I used to believe photography was about catching the perfect moment. Now I understand it’s more about being the kind of person the moment trusts enough to show itself. That shift, from pursuit to presence, has come with age, not as limitation, but as clarity. I’ve stripped away what no longer serves the work. I don’t shoot to prove anything. I shoot because something true is happening, and I’m ready to recognize it.
A lesson I’ve shared with fledgling photographers is that their work only needs to satisfy one person: themselves. If their experience captures that brief slice of time that reveals a truth, then they have fulfilled the personal, internal requirements for a good photo. Anyone who sees it will have two reactions: the photo is effective and great, and you, the photographer, match that greatness by emotionally connecting the viewer to the moment.

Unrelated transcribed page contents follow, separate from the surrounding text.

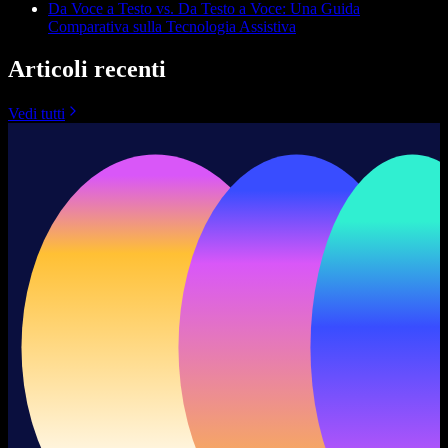
Da Voce a Testo vs. Da Testo a Voce: Una Guida
Comparativa sulla Tecnologia Assistiva
Articoli recenti
Vedi tutti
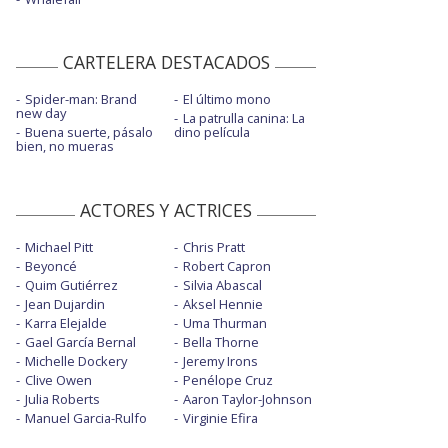
CARTELERA DESTACADOS
Spider-man: Brand
El último mono
new day
La patrulla canina: La
Buena suerte, pásalo
dino película
bien, no mueras
ACTORES Y ACTRICES
Michael Pitt
Chris Pratt
Beyoncé
Robert Capron
Quim Gutiérrez
Silvia Abascal
Jean Dujardin
Aksel Hennie
Karra Elejalde
Uma Thurman
Gael García Bernal
Bella Thorne
Michelle Dockery
Jeremy Irons
Clive Owen
Penélope Cruz
Julia Roberts
Aaron Taylor-Johnson
Manuel Garcia-Rulfo
Virginie Efira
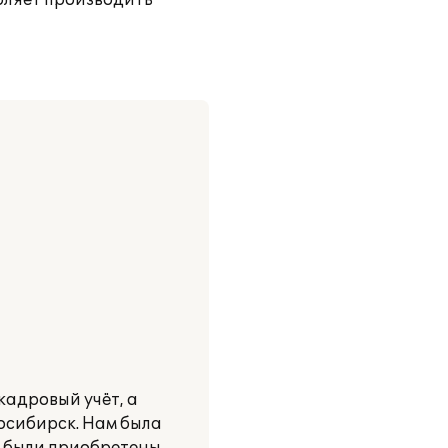
оляет производить
адровый учёт, а
восибирск. Нам была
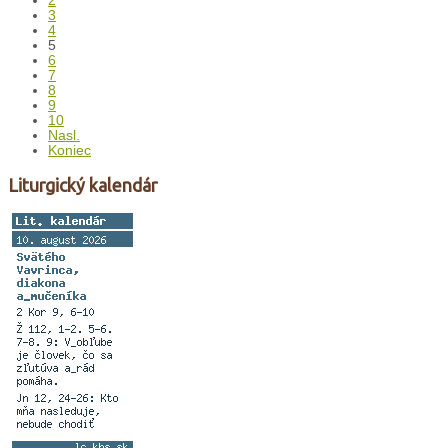
2
3
4
5
6
7
8
9
10
Nasl.
Koniec
Liturgický kalendár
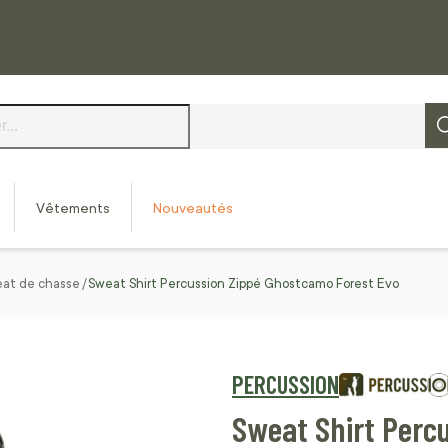
Vêtements
Nouveautés
eat de chasse
Sweat Shirt Percussion Zippé Ghostcamo Forest Evo
PERCUSSION
Sweat Shirt Perc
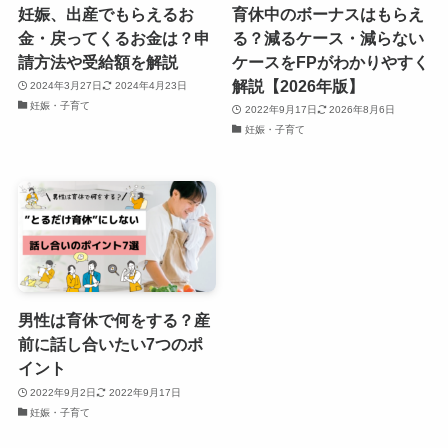
妊娠、出産でもらえるお
育休中のボーナスはもらえ
金・戻ってくるお金は？申
る？減るケース・減らない
請方法や受給額を解説
ケースをFPがわかりやすく
解説【2026年版】
2024年3月27日
2024年4月23日
妊娠・子育て
2022年9月17日
2026年8月6日
妊娠・子育て
男性は育休で何をする？産
前に話し合いたい7つのポ
イント
2022年9月2日
2022年9月17日
妊娠・子育て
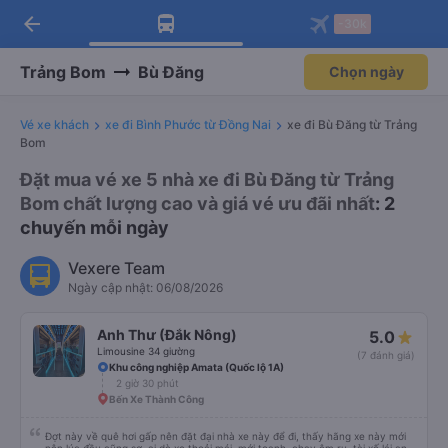
arrow_back
Tải app Vexere ngay!
Tải app Vexere
-30k
Mở app
Mở app
Nhận ưu đãi thành viên độc
-30k/ghế khi đặt vé máy bay qua
quyền
app
Trảng Bom
Bù Đăng
Chọn ngày
Vé xe khách
xe đi Bình Phước từ Đồng Nai
xe đi Bù Đăng từ Trảng
Bom
Đặt mua vé xe 5 nhà xe đi Bù Đăng từ Trảng
Bom chất lượng cao và giá vé ưu đãi nhất
: 2
chuyến mỗi ngày
Vexere Team
Ngày cập nhật: 06/08/2026
Anh Thư (Đắk Nông)
5.0
Limousine 34 giường
(7 đánh giá)
Khu công nghiệp Amata (Quốc lộ 1A)
2 giờ 30 phút
Bến Xe Thành Công
Đợt này về quê hơi gấp nên đặt đại nhà xe này để đi, thấy hãng xe này mới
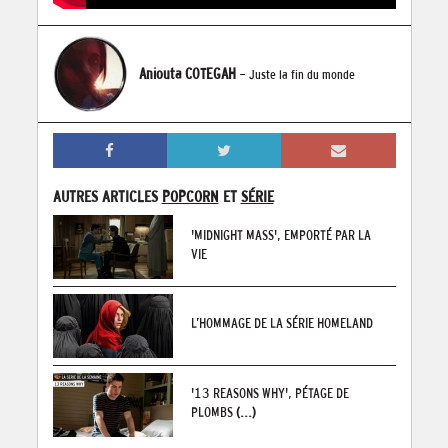
Aniouta COTEGAH
- Juste la fin du monde
AUTRES ARTICLES
POPCORN
ET
SÉRIE
'MIDNIGHT MASS', EMPORTÉ PAR LA
VIE
L’HOMMAGE DE LA SÉRIE HOMELAND
'13 REASONS WHY', PÉTAGE DE
PLOMBS
(...)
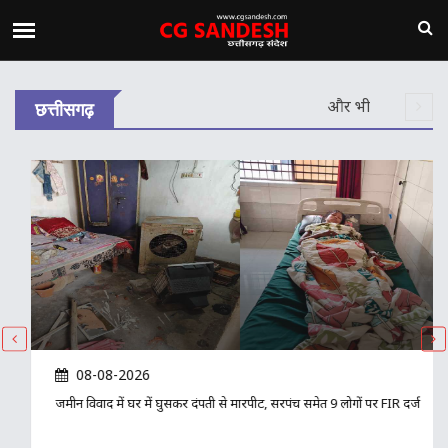
और भी
छत्तीसगढ़
08-08-2026
जमीन विवाद में घर में घुसकर दंपती से मारपीट, सरपंच समेत 9 लोगों पर FIR दर्ज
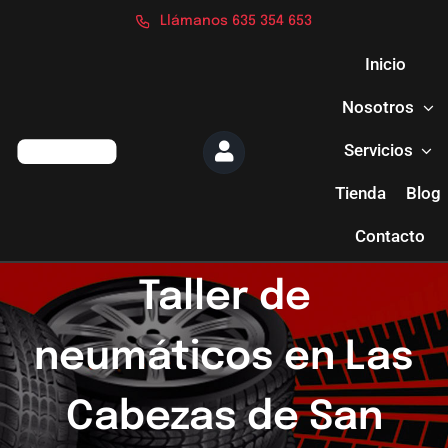
Saltar
Llámanos 635 354 653
al
contenido
Inicio
Nosotros
Servicios
Tienda
Blog
Contacto
Taller de
neumáticos en Las
Cabezas de San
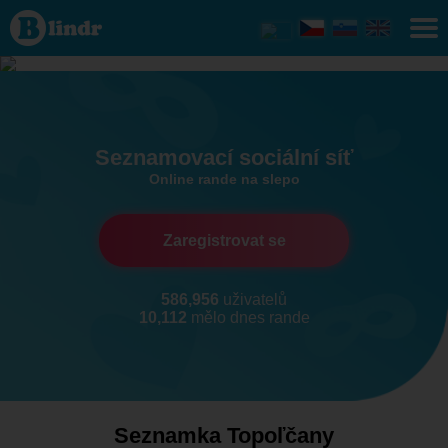
Seznamka
- On hledá
ji
Topoľčany
Poznej to,
co je
opravdu
důležité
.
Seznamovací sociální síť
Online rande na slepo
Zaregistrovat se
586,956
uživatelů
10,112
mělo dnes rande
Seznamka Topoľčany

And maybe that’s why sitting naked in that exam room struck me so deeply. I wasn’t afraid of the diagnosis, or even the discomfort. I was just aware, fully, bodily aware, of being the subject instead of the witness. That cold vinyl table. My clothes hang off a hook like a past self. A closed door about to open. For once, I wasn’t behind the lens, shaping the frame. I was the frame.
There’s something humbling about that. Something instructive, too. To sit still and wait for someone else to read your body the way you’ve spent a lifetime reading others’. To have your future arrive in the form of a clipboard and a prescription. To know that no matter how much you’ve documented the world, you still belong to it. Aging doesn’t excuse you from being human. If anything, it insists on it.
So I sat there. Not nervous. Not hopeful. Just aware. Aware of how far this body has carried me. Of what it’s endured and still offers. Aware of the quiet exchange happening, the doctor doing his work, the intern watching, the air thick with clinical certainty, and me, the subject, neither resisting nor surrendering.
There’s acceptance in that. A kind I wouldn’t have understood at 40, or even 60. Not the passive kind, not resignation, but a calm acknowledgment of what is. That things break down. That bodies wear out. That time has no reverse. And yet…
There’s still defiance. Not the loud kind that kicks and curses, but something quieter and stronger: the refusal to disappear. The commitment to keep working. To keep seeing. To keep showing others what is worth their attention before it slips away. To still be out there, camera in hand, telling the truth, mine and theirs.
And behind both acceptance and defiance, there’s gratitude. Not the performative kind. Not hashtags and platitudes. Just the deep, steady recognition that this, this life, this work, this body, has given me far more than it’s taken. That 81 is not an ending or a beginning, but a continuation. Of presence. Of purpose. Of seeing.
Whatever future walked through that door with the doctor, it met someone who wasn’t waiting to be told who they are. It met someone already living it.